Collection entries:
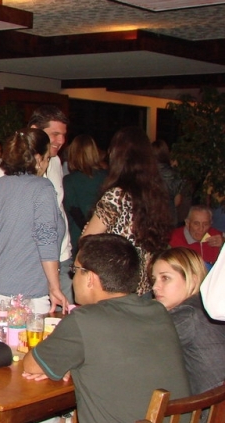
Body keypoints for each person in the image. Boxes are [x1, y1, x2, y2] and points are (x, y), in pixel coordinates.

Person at [21, 234, 190, 423]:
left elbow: (31, 363)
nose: (72, 277)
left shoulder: (85, 321)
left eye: (75, 270)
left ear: (91, 278)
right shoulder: (157, 313)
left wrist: (68, 360)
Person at [0, 128, 67, 313]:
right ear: (38, 158)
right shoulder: (42, 188)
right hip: (28, 293)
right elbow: (46, 239)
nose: (47, 164)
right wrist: (54, 286)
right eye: (47, 158)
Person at [81, 126, 173, 296]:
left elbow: (87, 240)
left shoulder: (117, 195)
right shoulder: (155, 196)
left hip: (117, 286)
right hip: (145, 285)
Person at [0, 106, 73, 301]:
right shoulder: (5, 171)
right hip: (28, 265)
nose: (61, 141)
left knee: (63, 324)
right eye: (55, 134)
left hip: (61, 258)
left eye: (63, 135)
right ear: (35, 130)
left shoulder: (54, 162)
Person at [151, 247, 225, 395]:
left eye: (165, 278)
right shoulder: (205, 307)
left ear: (193, 279)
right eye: (154, 279)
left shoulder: (187, 314)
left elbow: (141, 346)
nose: (155, 287)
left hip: (206, 413)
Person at [62, 134, 106, 253]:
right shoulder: (107, 177)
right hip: (104, 239)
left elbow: (74, 212)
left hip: (78, 241)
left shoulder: (69, 181)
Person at [153, 139, 185, 226]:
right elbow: (177, 201)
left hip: (151, 216)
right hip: (169, 216)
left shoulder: (146, 173)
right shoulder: (174, 174)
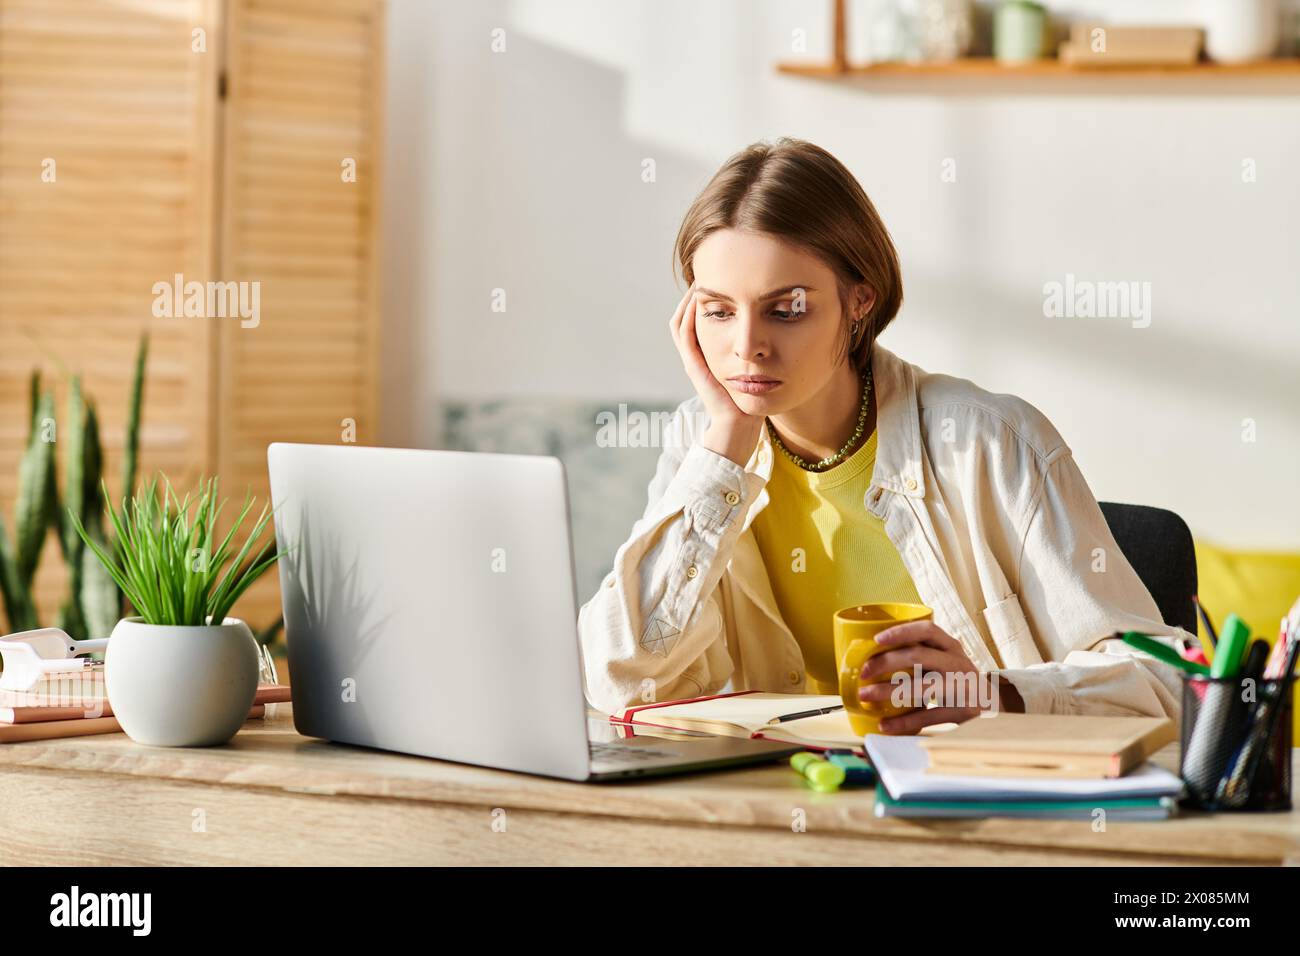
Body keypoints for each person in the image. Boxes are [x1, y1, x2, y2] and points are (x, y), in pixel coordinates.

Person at [578, 137, 1187, 730]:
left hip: (968, 812)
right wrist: (727, 444)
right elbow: (621, 680)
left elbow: (1168, 687)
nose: (746, 347)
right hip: (776, 808)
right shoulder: (704, 442)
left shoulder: (988, 442)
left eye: (785, 309)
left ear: (859, 299)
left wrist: (994, 693)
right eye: (717, 310)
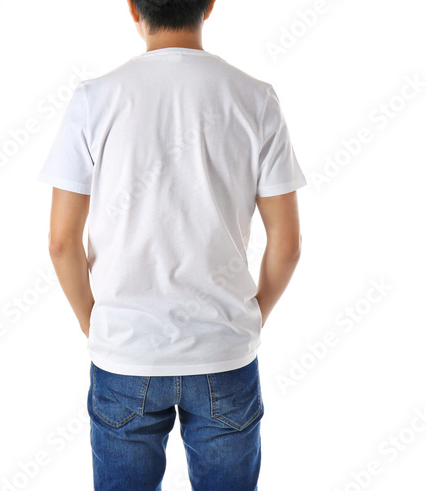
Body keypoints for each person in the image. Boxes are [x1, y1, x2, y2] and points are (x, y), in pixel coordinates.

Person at [36, 0, 307, 489]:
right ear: (209, 5)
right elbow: (286, 244)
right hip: (224, 353)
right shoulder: (256, 98)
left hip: (125, 352)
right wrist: (247, 318)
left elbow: (61, 242)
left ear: (133, 8)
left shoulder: (95, 99)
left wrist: (93, 322)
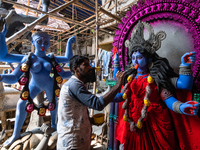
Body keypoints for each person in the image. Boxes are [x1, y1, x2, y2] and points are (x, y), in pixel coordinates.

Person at [113, 21, 200, 150]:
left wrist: (181, 107)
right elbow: (122, 94)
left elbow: (181, 87)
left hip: (155, 122)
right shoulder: (130, 77)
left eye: (139, 57)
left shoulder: (157, 77)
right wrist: (106, 98)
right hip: (134, 121)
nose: (135, 61)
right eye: (133, 58)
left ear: (148, 59)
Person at [0, 21, 76, 147]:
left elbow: (68, 59)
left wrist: (69, 43)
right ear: (33, 42)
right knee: (21, 104)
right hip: (33, 85)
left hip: (50, 86)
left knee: (54, 104)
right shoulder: (28, 58)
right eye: (39, 41)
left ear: (49, 43)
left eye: (46, 42)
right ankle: (16, 134)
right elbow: (5, 60)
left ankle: (54, 125)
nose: (42, 44)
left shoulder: (51, 58)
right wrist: (2, 36)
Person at [57, 55, 125, 150]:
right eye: (85, 65)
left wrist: (89, 120)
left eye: (89, 64)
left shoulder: (78, 84)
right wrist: (118, 84)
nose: (90, 67)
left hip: (79, 140)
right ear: (75, 69)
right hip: (72, 142)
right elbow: (97, 103)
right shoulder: (74, 85)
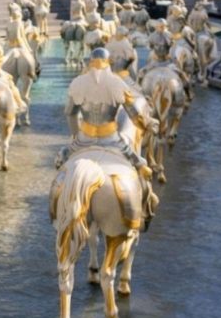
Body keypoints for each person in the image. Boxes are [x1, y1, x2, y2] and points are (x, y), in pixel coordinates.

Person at [58, 47, 156, 220]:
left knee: (60, 165)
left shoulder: (78, 82)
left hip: (83, 139)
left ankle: (56, 209)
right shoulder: (118, 83)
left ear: (90, 62)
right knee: (141, 166)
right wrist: (148, 123)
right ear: (108, 63)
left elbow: (70, 113)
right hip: (112, 140)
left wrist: (74, 137)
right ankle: (145, 210)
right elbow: (134, 114)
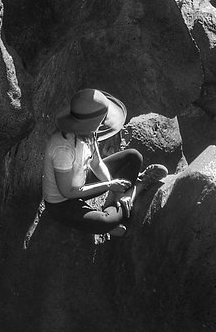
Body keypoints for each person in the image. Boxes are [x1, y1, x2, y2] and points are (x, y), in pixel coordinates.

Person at [42, 88, 167, 238]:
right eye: (101, 120)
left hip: (82, 180)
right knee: (105, 222)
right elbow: (67, 192)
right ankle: (135, 190)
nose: (103, 123)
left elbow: (96, 163)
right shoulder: (63, 149)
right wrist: (109, 185)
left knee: (133, 156)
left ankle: (115, 201)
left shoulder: (88, 133)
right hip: (62, 202)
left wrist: (112, 185)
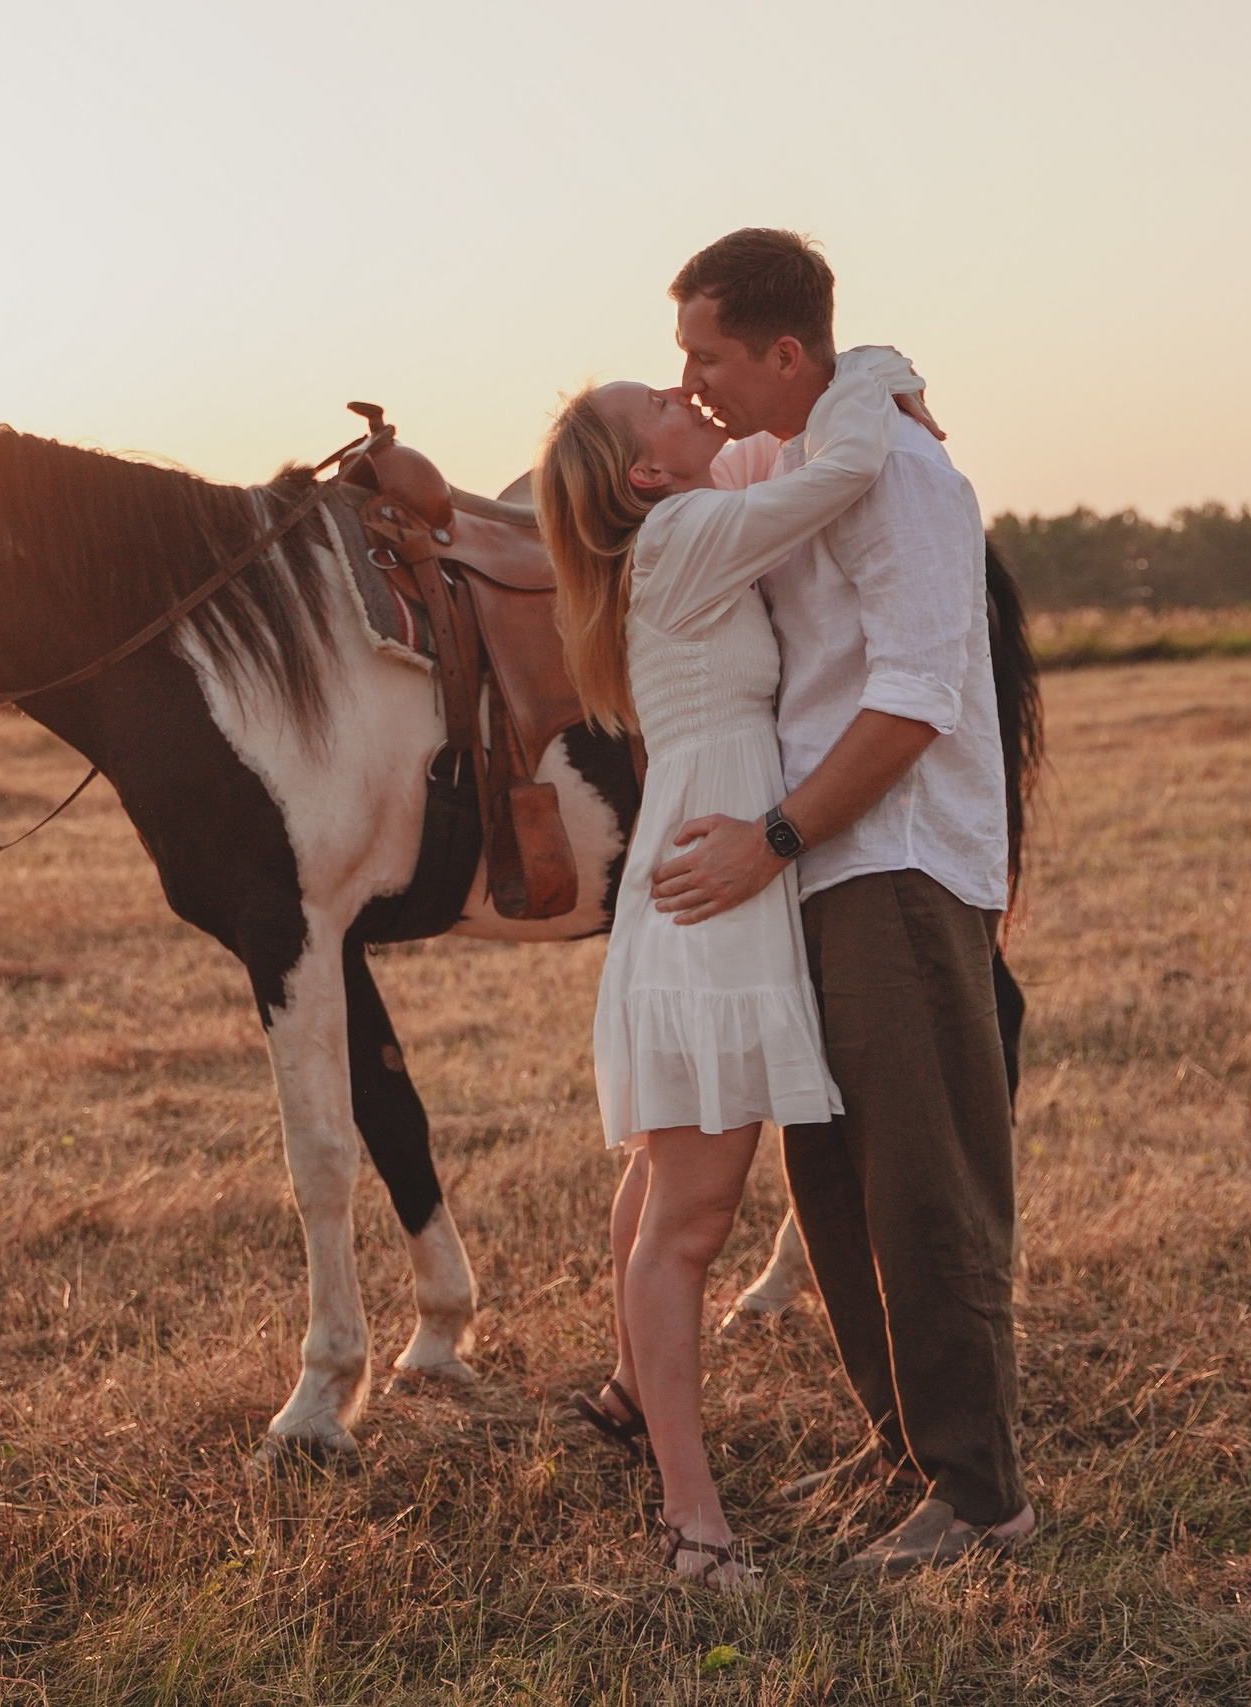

### WORK TASK
Scan the records for the word "knee". Copy each line where it turns up.

### RESPONSE BELOW
left knee: (63, 324)
right knee: (21, 104)
left knee: (54, 104)
left knee: (60, 165)
right knee: (141, 166)
right knee: (105, 222)
left knee: (133, 156)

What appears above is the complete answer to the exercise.